In my opinion, consumers have fully embraced the shift of data driven Apps, as a necessary evil. In doing so, also believe they are somehow protected.
The responsibility then ultimately falls on the data curators, to be held accountable for the "preserving, describing and delivering of value of the information contained in data to users."
In this use case, FaceApp has the responsibility to find thoughtful uses for this curation of data.
Thanks
Sam
------------------------------
Samantha Martino
Pitney Bowes
White River Junction, VT, USA
Original Message:
Sent: 05-09-2019 10:49
From: Dan Adams
Subject: What is "Data Curation"
The term Data Curation has taken hold and is now mainstream enough to be picked up by both marketing teams and MBAs as one of the ways they explain "what the data people do".

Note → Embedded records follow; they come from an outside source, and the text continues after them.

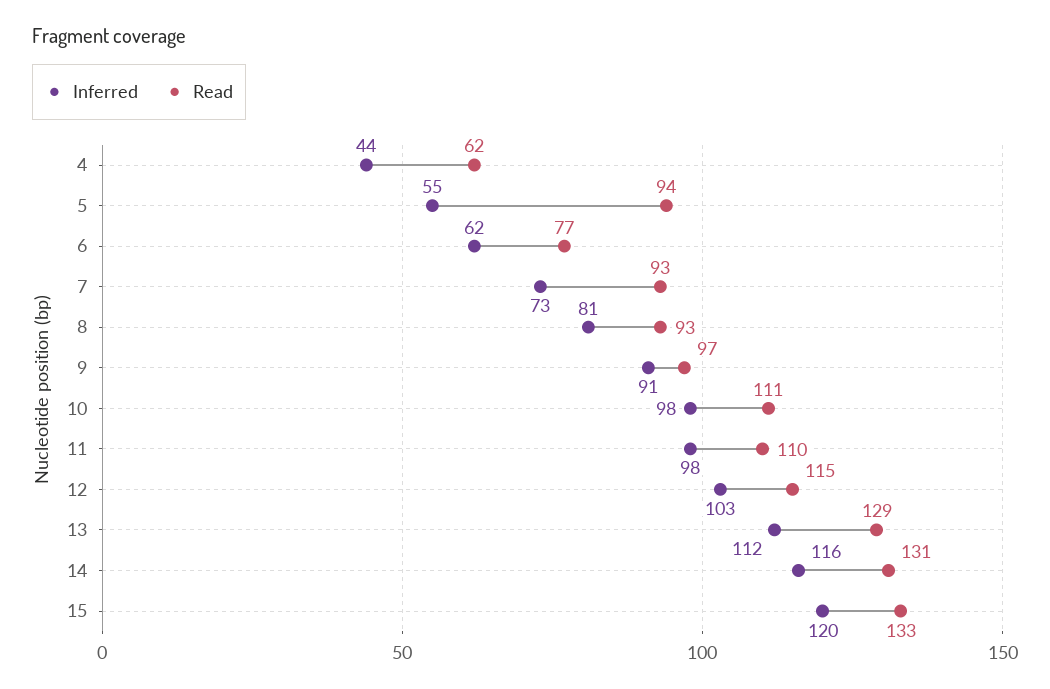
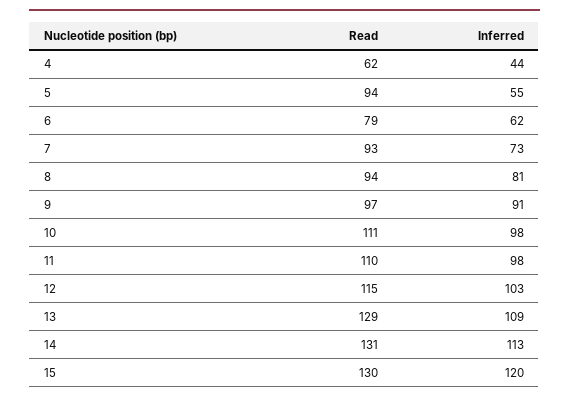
  {
    "Inferred": {
      "4": 44,
      "5": 55,
      "6": 62,
      "7": 73,
      "8": 81,
      "9": 91,
      "10": 98,
      "11": 98,
      "12": 103,
-     "13": 112,
+     "13": 109,
-     "14": 116,
+     "14": 113,
      "15": 120
    },
    "Read": {
      "4": 62,
      "5": 94,
-     "6": 77,
+     "6": 79,
      "7": 93,
-     "8": 93,
+     "8": 94,
      "9": 97,
      "10": 111,
      "11": 110,
      "12": 115,
      "13": 129,
      "14": 131,
-     "15": 133
+     "15": 130
    }
  }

Years ago, "data steward" was used to describe the care-takers of data within an organization. Data Steward is still widely used to describe a person that is responsible for the care and feeding of a specific database or process. (I'll draft definition of that term if there's interest-- or feel free to post one).
Both Data Curation and Data Steward can mean many different things to both the speaker and the listener with enough ambiguity to completely allow them talk past each other and leave the conversation with different understandings of who is doing what without knowing it.
With that in mind, I'll offer this definition for Data Curation:
Data Curation:the process of gathering, sorting, formatting, cleansing, standardizing and maintaining data with a sense of responsibility for preserving, describing and delivering the value of the information contained in data to users.
My assertion is that Data Curation is an action of responsibility and authority that offers a service to other data users. The description of specific application of data and the value of the data in intended uses may be the most important aspect of this definition. A conversation with Colleen Reed, a co-worker and community member, left me with the question: does curation include documentation of such aspects as use cases?
Please, let me know your thoughts on this. I've been called a Data Curator a couple of times in the last week, and I'm curious to dig into what that means within the broader data community.
------------------------------
Dan Adams
Pitney Bowes
White River Junction VT
------------------------------